Gillian Goddard

2 minute read Gillian Goddard

Gillian Goddard

What Are Some Natural Ways to Help Insomnia in Perimenopause? 

Q&A on sleep aids

Gillian Goddard

2 minute read

Hi Gillian, I’m a formerly excellent sleeper who was launched into a period of insomnia (with accompanying anxiety about sleep — so fun!) due to clear perimenopausal hormonal changes. I was prescribed trazodone to get my sleep back on track, but I am eager to stop taking it. What more natural remedies/treatments do you recommend? Magnesium (and if so, which kind)? Melatonin? CBT-I [cognitive behavioral therapy for insomnia]? Would also love to hear that this happens to other women, so I feel less alone in this. Thank you!

—Sleep-deprived Sandy

You are not alone! Studies suggest that nearly 50% of women will experience sleep disruption at some point during the perimenopausal transition. Women experience sleep disruption both as a result of night sweats and independent of night sweats. 
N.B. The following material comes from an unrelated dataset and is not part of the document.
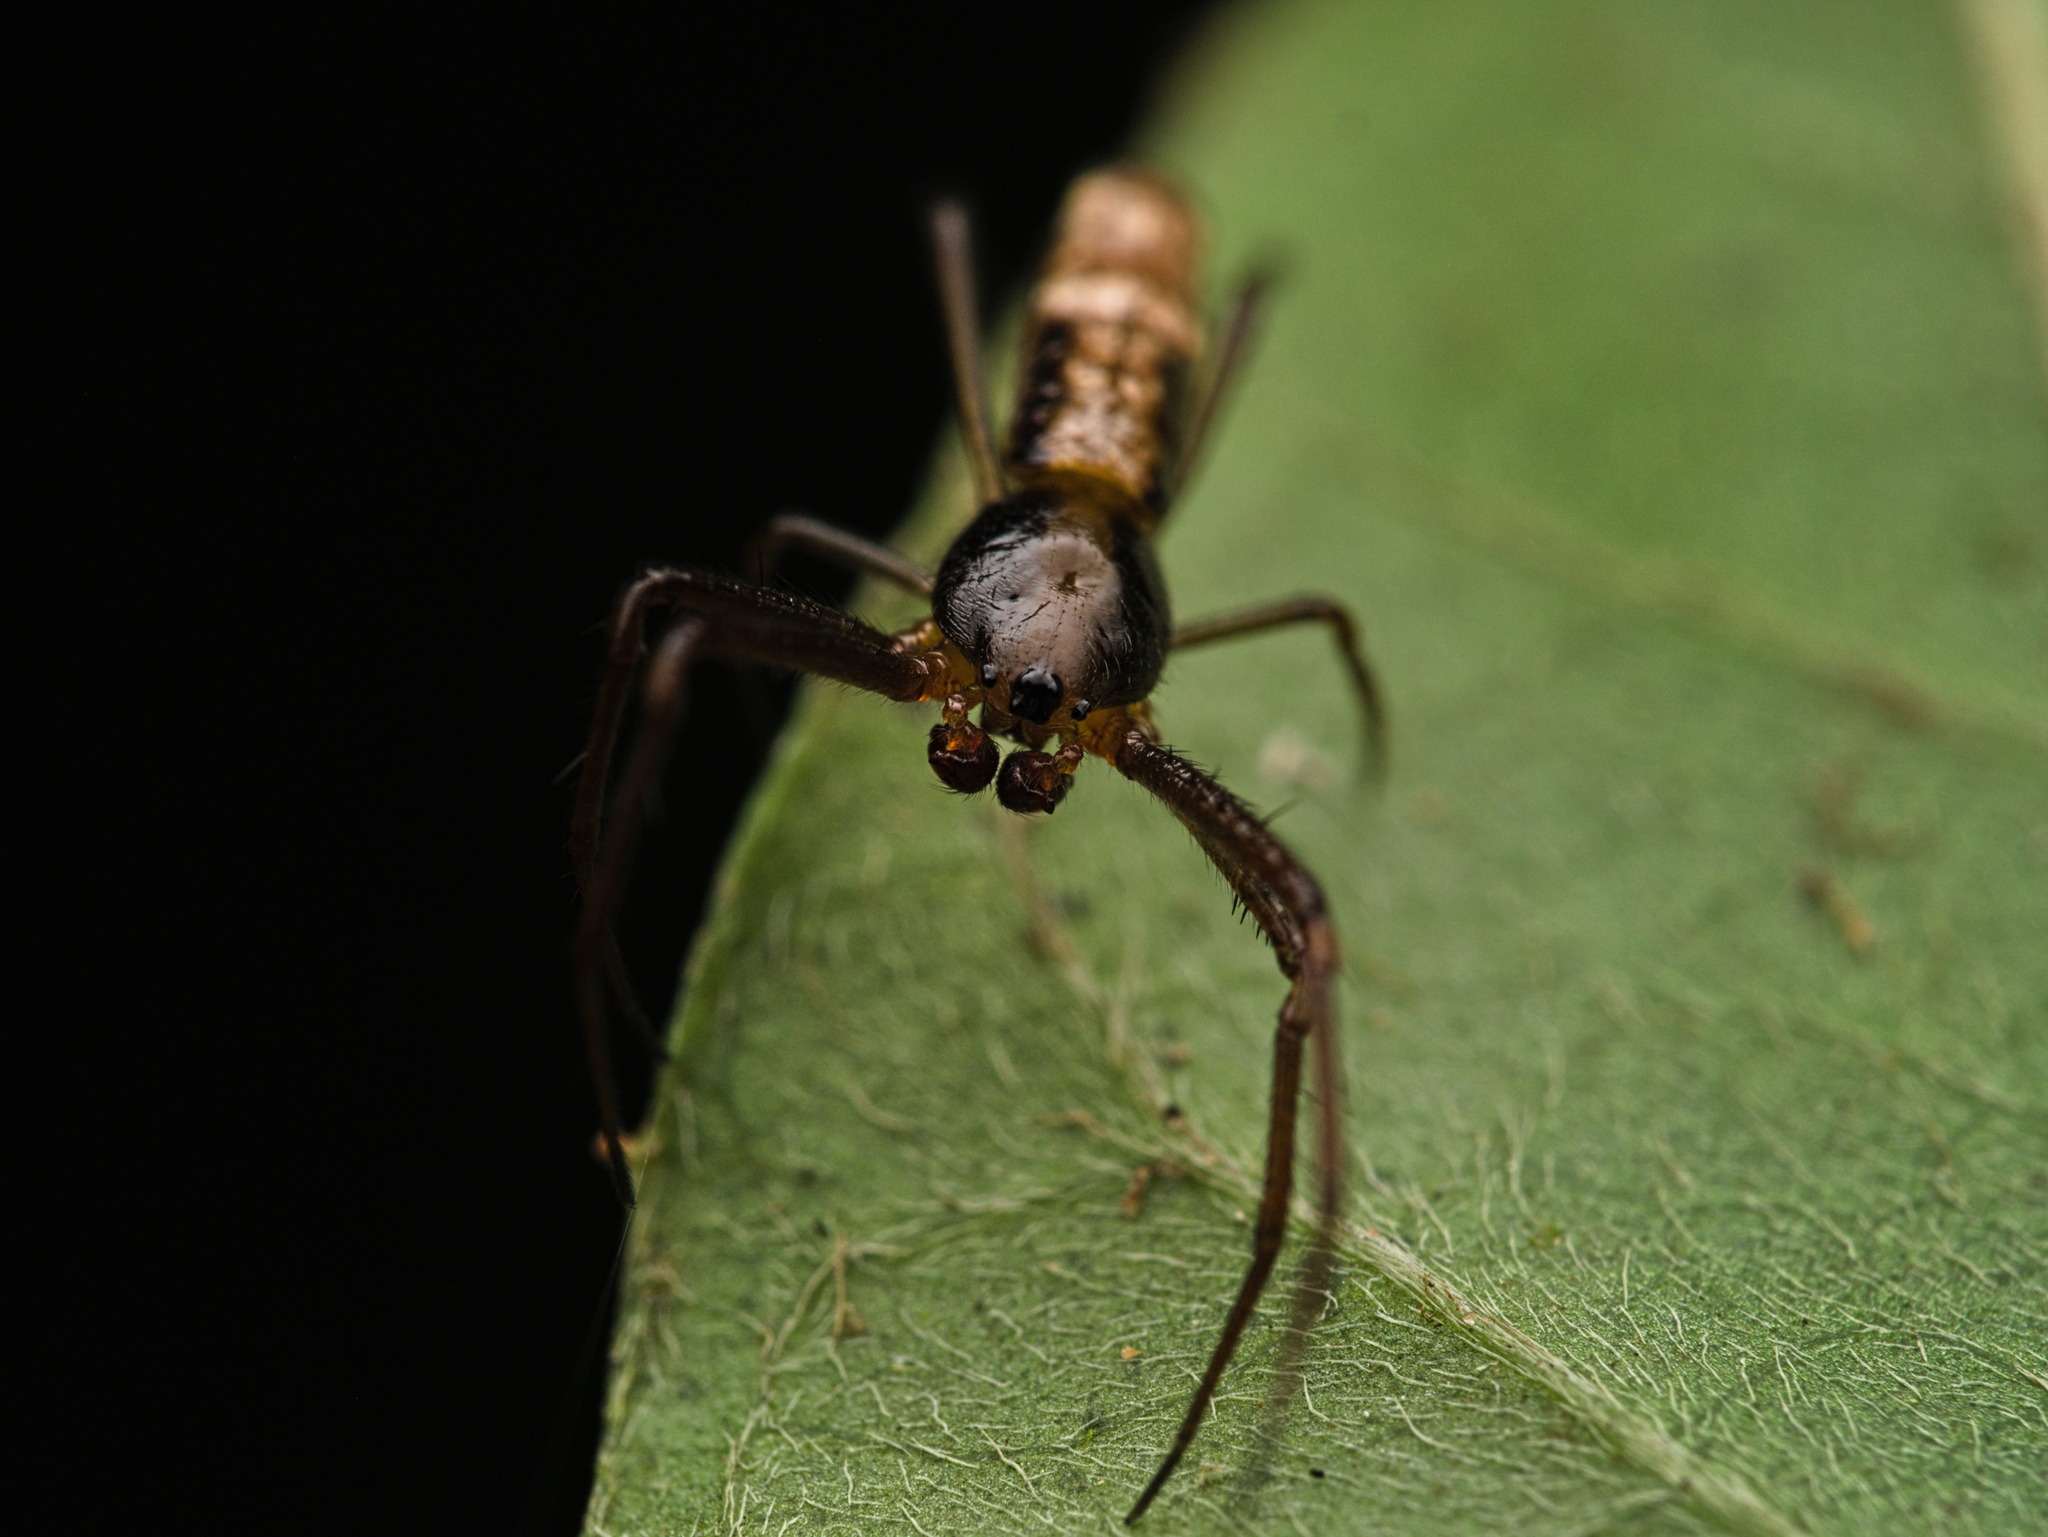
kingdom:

We can all imagine — or don’t need to imagine at all — that night sweats, and their aftermath of drenched pj’s and sheets, will disrupt sleep. Attempts to understand the causes of sleep disruption independent of night sweats have yielded mixed results. The data suggest various possible causes, including low estrogen; high follicle-stimulating hormone levels; increased anxiety and depression; increased incidence of primary sleep disorders, such as restless leg syndrome and sleep apnea; and normal changes in sleep with aging. But our understanding of perimenopausal sleep disruption is still evolving.  
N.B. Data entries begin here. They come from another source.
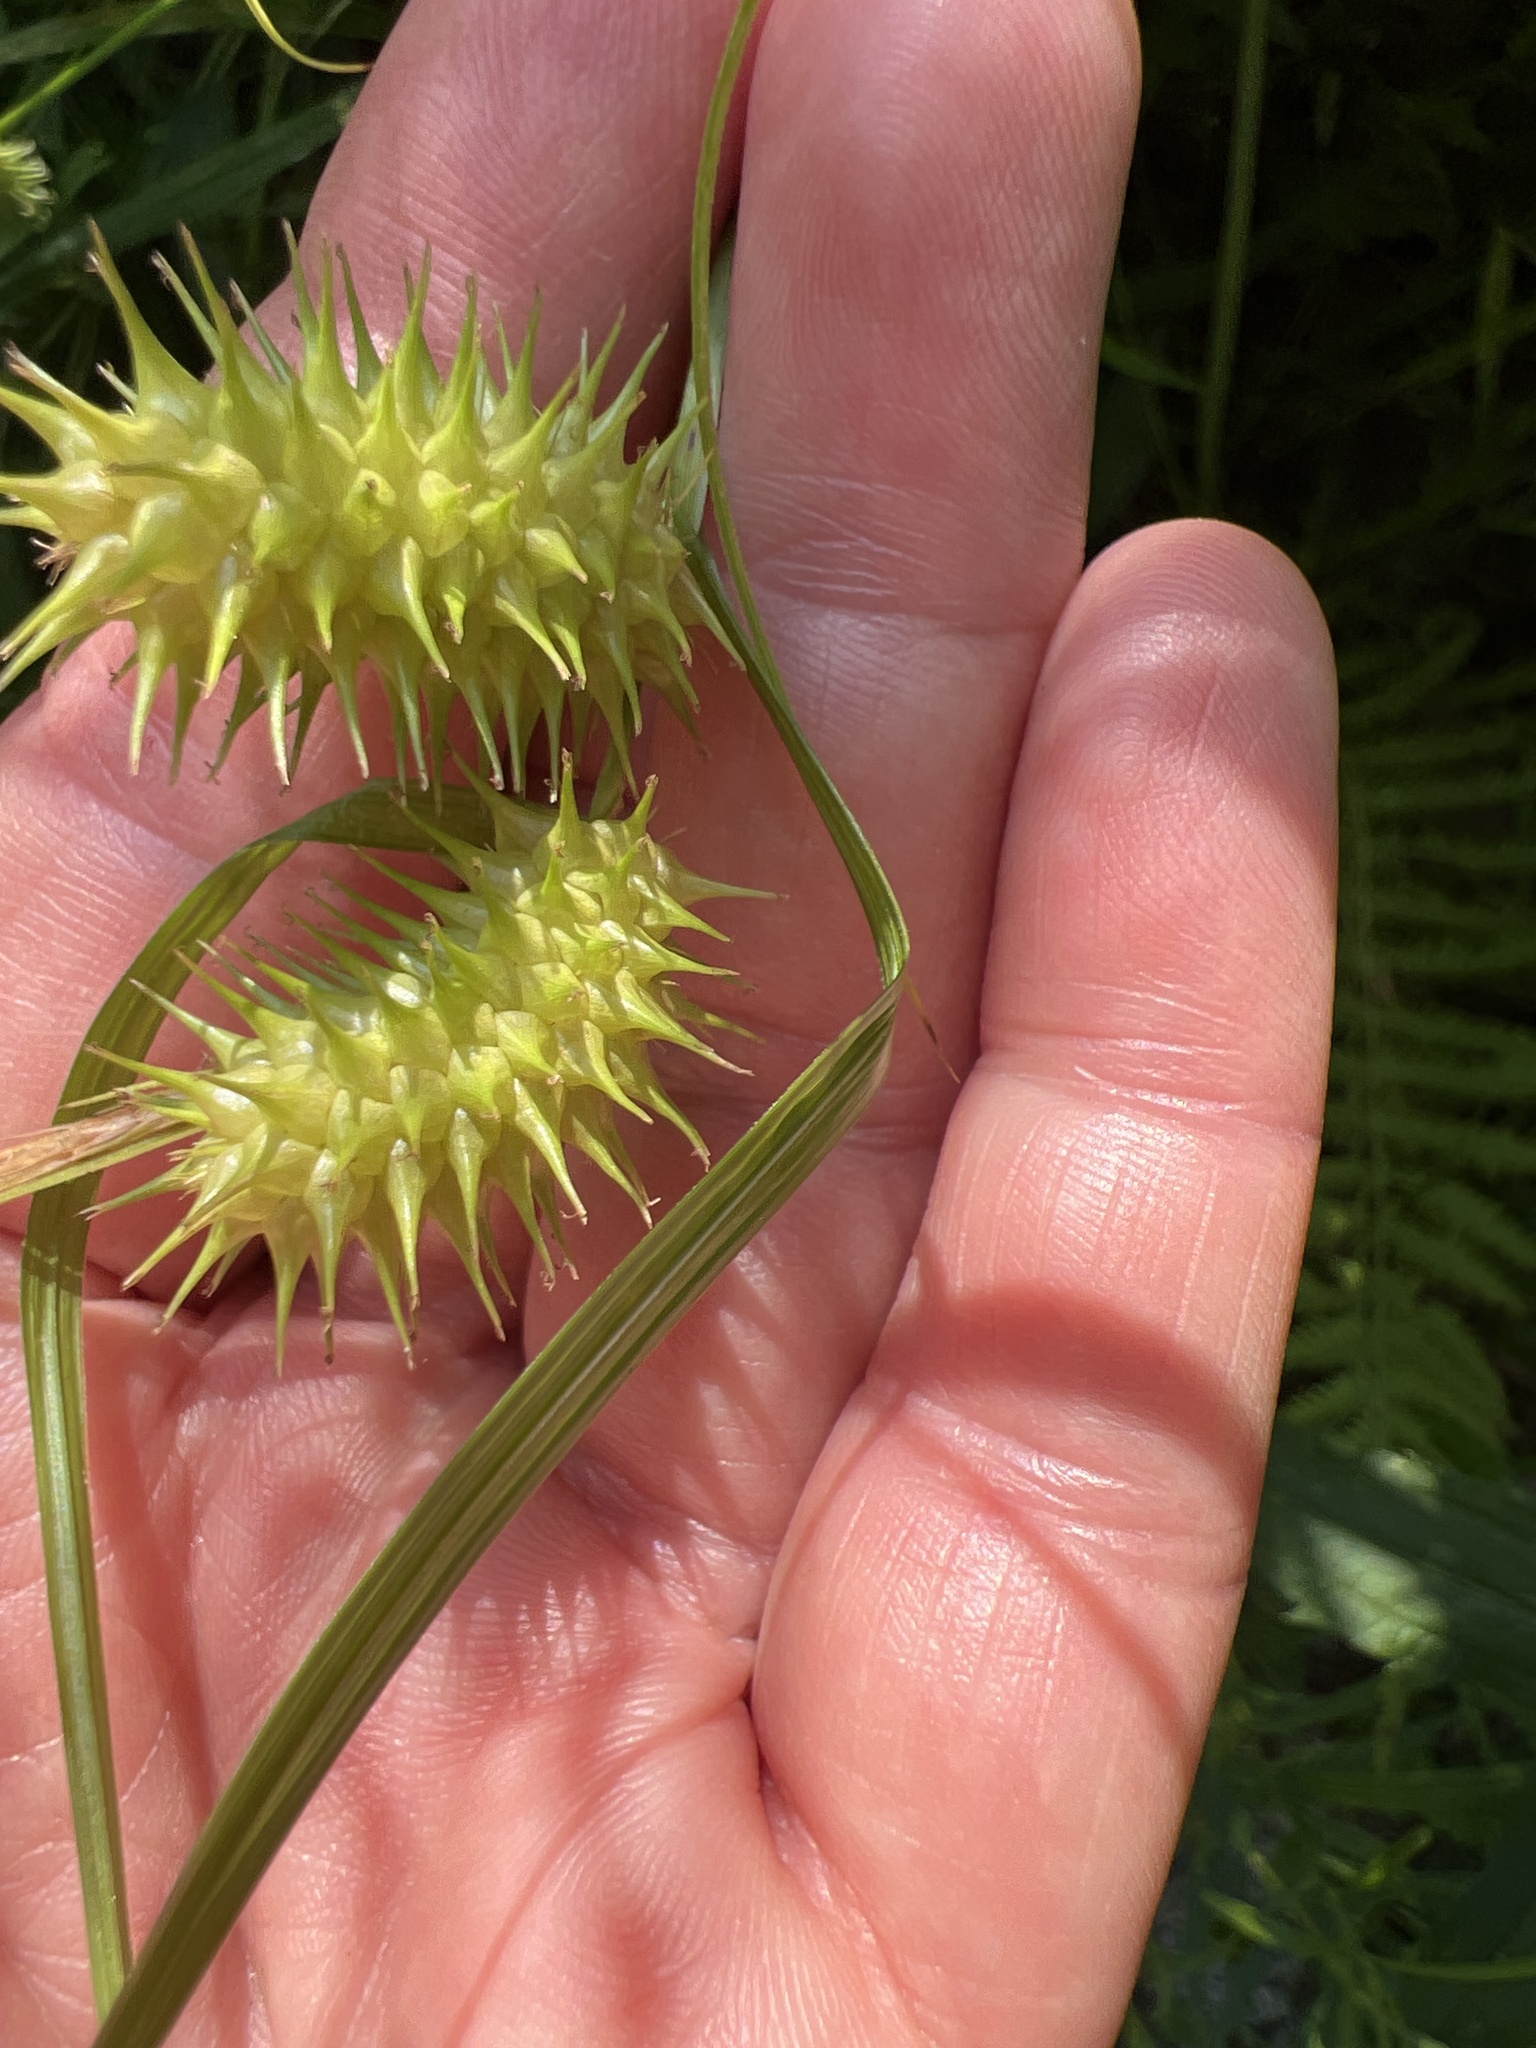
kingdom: Plantae
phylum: Tracheophyta
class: Liliopsida
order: Poales
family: Cyperaceae
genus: Carex
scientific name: Carex lurida
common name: Sallow sedge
Hormone replacement therapy has been shown to improve both sleep disruption from night sweats and sleep disruption not associated with night sweats. Cognitive behavioral treatment of insomnia improves sleep during the perimenopausal transition in both the long and short term. Treating coexisting primary sleep disorders is important.  

The data on supplements like magnesium’s impact on sleep is lacking. Studies of magnesium supplementation in women with perimenopausal sleep disruption have not been published. Many of my patients who take magnesium to treat constipation or prevent headaches (for which there is some data) report an improvement in sleep, but we just don’t have any evidence for or against this. Melatonin has been shown to be helpful with falling asleep but not with staying asleep.  

Sleep disruption is commonly reported among women during the perimenopausal transition. There are medications and non-pharmacological treatments that have been shown to help. If you are struggling with sleep, talk to your doctor about what options might be most helpful for you.